PepsiCo is debuting a few more “healthier” carbonated drinks.
This week, PepsiCo is starting to stock IZZE Fusions and Lemon Lemon—two new beverage brands—in retail stores across the U.S. The new beverages are entering the market with formulas that contain fewer calories than traditional full-calorie sodas like the namesake Pepsi. These so-called “next-generation beverages” are an important component of PepsiCo’s (PEP) evolution to sell beverages and snacks that are healthier, especially critical in the world of soda as that industry has seen a years-long dip in sales of carbonated beverages as consumers aim to drink healthier beverages.
Beverage preferences are tilting toward healthier categories like teas and flavored waters. Full-calorie sodas have broadly seen volume declines because consumers are increasingly looking to cut down on their calorie and sugar intake. Meanwhile, diet sodas that were once a popular substitute have faced pressure because of worries about artificial sweeteners like aspartame. IZZE Fusions and Lemon Lemon aim to address those concerns by containing fewer calories, less sugar, and no artificial sweeteners or flavors.
“The consumer is getting more sophisticated,” said Gary So, VP of marketing portfolio transformation for PepsiCo’s North America beverage unit. “They are looking for new options but typically don’t want to sacrifice on taste.”
Other new healthier beverages have included craft sodas under the Stubborn brand, premium-priced bottled water called LIFEWTR, Tropicana Probiotic and KeVita, a sparkling probiotic drink maker brand PepsiCo acquired for around $200 million last year.
IZZE is a brand that PepsiCo has owned for about a decade while Lemon Lemon is completely new.
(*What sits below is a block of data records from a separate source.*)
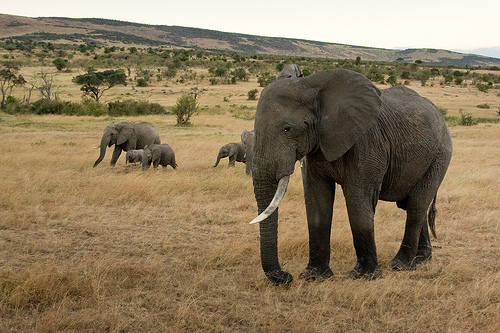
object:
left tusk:
[244, 171, 295, 228]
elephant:
[227, 56, 469, 288]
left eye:
[275, 122, 296, 135]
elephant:
[139, 141, 185, 175]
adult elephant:
[87, 116, 171, 171]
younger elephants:
[135, 141, 183, 174]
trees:
[67, 61, 133, 112]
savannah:
[0, 0, 497, 330]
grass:
[1, 136, 498, 332]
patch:
[0, 182, 244, 332]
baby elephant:
[123, 148, 145, 164]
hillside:
[0, 14, 497, 70]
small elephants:
[209, 137, 251, 172]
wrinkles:
[376, 100, 443, 163]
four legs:
[294, 178, 460, 297]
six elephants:
[87, 62, 454, 288]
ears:
[297, 62, 389, 167]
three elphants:
[88, 112, 185, 178]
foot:
[294, 260, 340, 287]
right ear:
[274, 61, 306, 80]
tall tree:
[0, 62, 32, 113]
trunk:
[245, 165, 300, 296]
IZZE Fusions are a hybrid of sorts, with PepsiCo saying it is “sort of a soda, sort of juice and sort of sparkling water.” The company is marketing it to the younger Gen Z crowd. “They are consuming a lot of different beverages, like sparking water, sparking soda and juice—all different categories,” said So. IZZE Fusions was developed to blend all three of those trends.
Lemon Lemon is more clearly defined as a sparkling lemonade, a beverage formula that is more popular abroad but PepsiCo hopes will see success in the U.S. market as well. It will be marketed globally under the 7UP trademark, which PepsiCo owns in all markets outside of the U.S., where it is controlled by Dr Pepper Snapple (DPS). Lemon Lemon’s flavors include blackberry and peach, while IZZE Fusions includes orange mango and strawberry melon.
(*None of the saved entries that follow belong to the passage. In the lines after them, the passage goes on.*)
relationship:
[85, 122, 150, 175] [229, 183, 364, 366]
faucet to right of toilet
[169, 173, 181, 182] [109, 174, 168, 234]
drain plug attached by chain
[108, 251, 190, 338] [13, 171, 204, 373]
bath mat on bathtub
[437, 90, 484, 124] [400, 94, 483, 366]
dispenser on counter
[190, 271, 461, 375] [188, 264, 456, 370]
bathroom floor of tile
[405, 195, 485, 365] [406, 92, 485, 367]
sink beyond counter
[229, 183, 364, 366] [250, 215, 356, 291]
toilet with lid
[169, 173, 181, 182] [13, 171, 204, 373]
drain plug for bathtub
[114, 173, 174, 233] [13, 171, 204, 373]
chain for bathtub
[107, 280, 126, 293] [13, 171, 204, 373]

Perhaps most importantly, Lemon Lemon contains 70 calories per 12-ounce can while IZZE Fusions has 60 calories for the same size serving, made with a mix of stevia and cane sugar. That’s important because PepsiCo made a promise last year that at least two-thirds of the company’s global beverage volume will come from drinks that have 100 calories or fewer from added sugar per 12-ounce serving. PepsiCo has been busy boosting spending on innovation to help hit that target. Investment in research and development has increased by 45% since 2011.
As Fortune has reported, stevia has become a popular sweetener because it is derived from the leaf of a plant, and therefore viewed as natural. But because stevia contains a bitter undertaste, beverage companies can’t lean on stevia to completely sweeten a drink. So instead, companies like PepsiCo have blended a mix of stevia and sugar as a way to cut down on calories but still retain taste consumers will gravitate to.
Consumers, So explained, are “reducing their sugar consumption and looking for beverages that provide a range of choices. This is a better-for-you proposition.” PepsiCo has argued the company’s portfolio is strongest when it is diversified to include full-calorie drinks like the traditional Pepsi, some zero-calorie options, and beverages that fall in between the two. That’s because consumers are being more flexible in their drinking habits and less loyal to a specific single carbonated soda brand.
Broadly, PepsiCo’s moves to remake the company’s portfolio to be healthier in consumers’ eyes have paid off. The company ended 2016 with strong fourth-quarter results, due to particularly strong growth for the company’s North America operations, especially for the Frito-Lay and beverages portfolio.